Downloading the UNITE databaseΒΆ

This tutorial is about how to obtain a reference database for classification of fungi or eukaryotes in general. These will be downloaded from UNITE.

For classification of fungi, we have had tested with the RepS 44343 General Release FASTA.

The eukaryote database with 96423 RepS sequences provides better information about the kingdom classification of the sequence, but requires slightly more RAM (~40GB). Using the --high_level_taxonomy option can provide a similar result but with reduced RAM requirements.

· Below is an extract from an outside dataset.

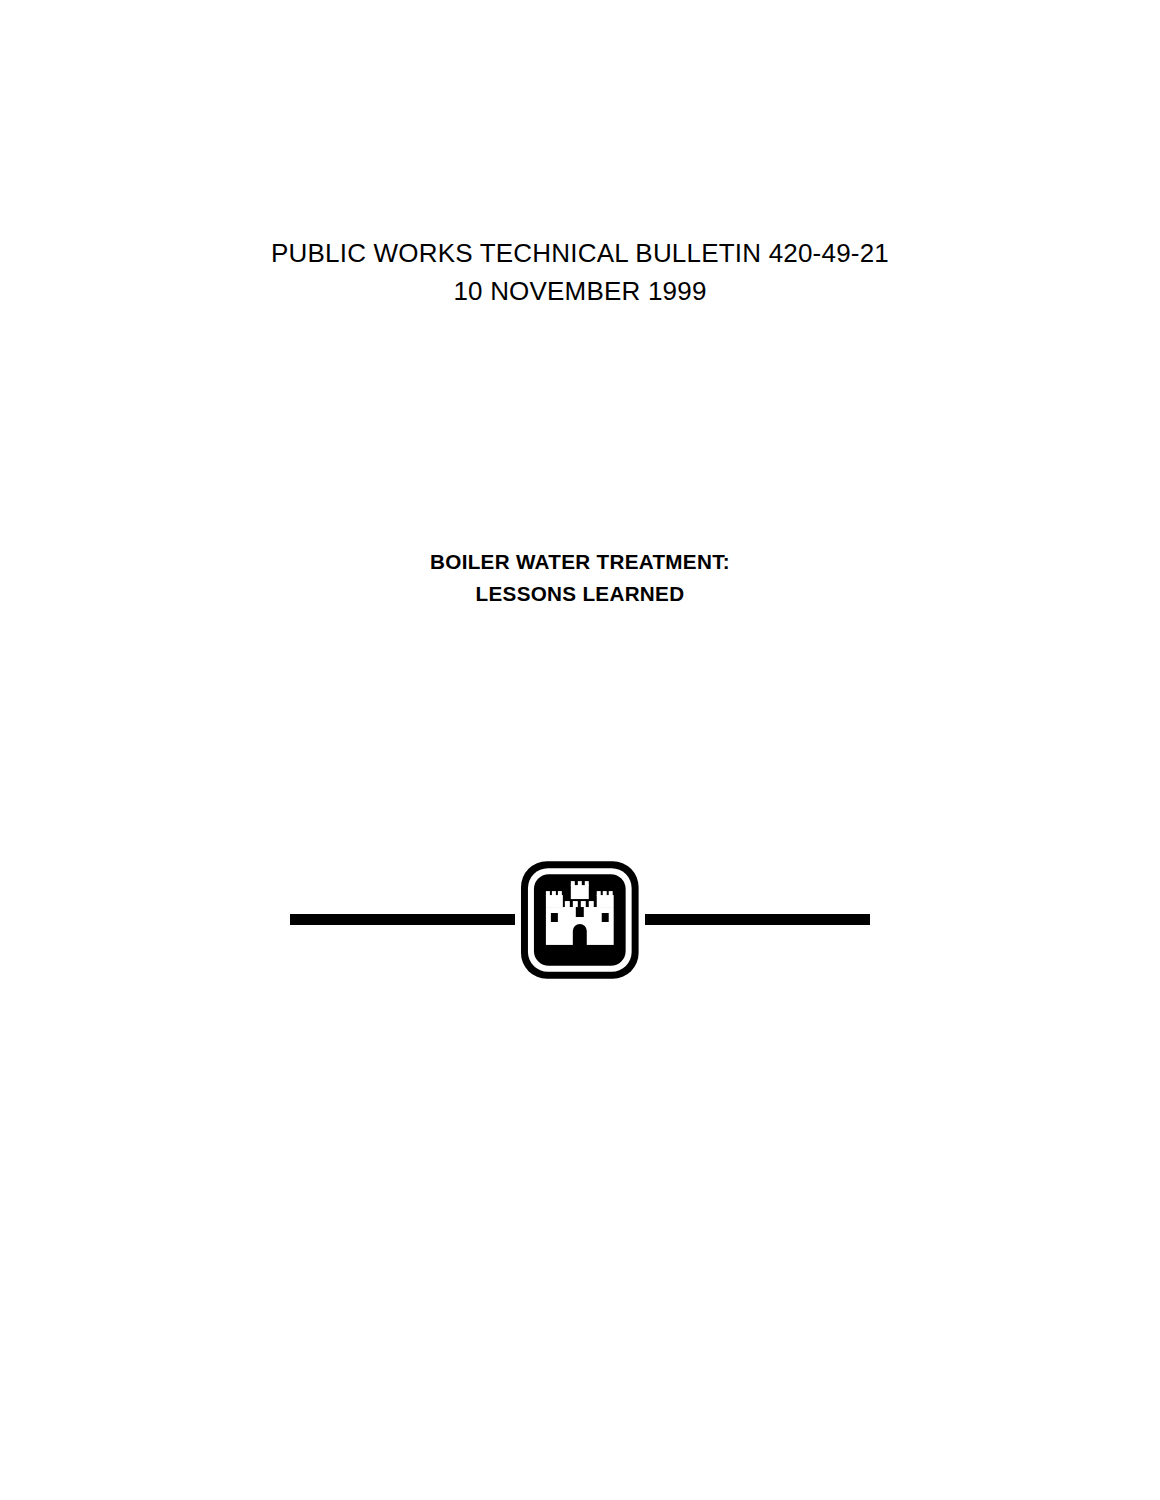PUBLIC WORKS TECHNICAL BULLETIN 420-49-21
10 NOVEMBER 1999
BOILER WATER TREATMENT:
LESSONS LEARNED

curl https://files.plutof.ut.ee/public/orig/E7/28/E728E2CAB797C90A01CD271118F574B8B7D0DAEAB7E81193EB89A2AC769A0896.gz > sh_general_release_04.02.2020.tar.gz
tar -xzvf sh_general_release_04.02.2020.tar.gz

Use the FASTA called sh_general_release_fungi_35077_RepS_04.02.2020.fasta within the expanded directory for your fungal reference database, specified with -d or --db in your constax command.

For the --high_level_db option, the eukaryotes database found here https://plutof.ut.ee/#/doi/10.15156/BIO/1280127. can be used. This will help to remove non-fungal OTUs from your dataset, or can be used as the main database (-d, --db) for projects amplifying other eukaryotes.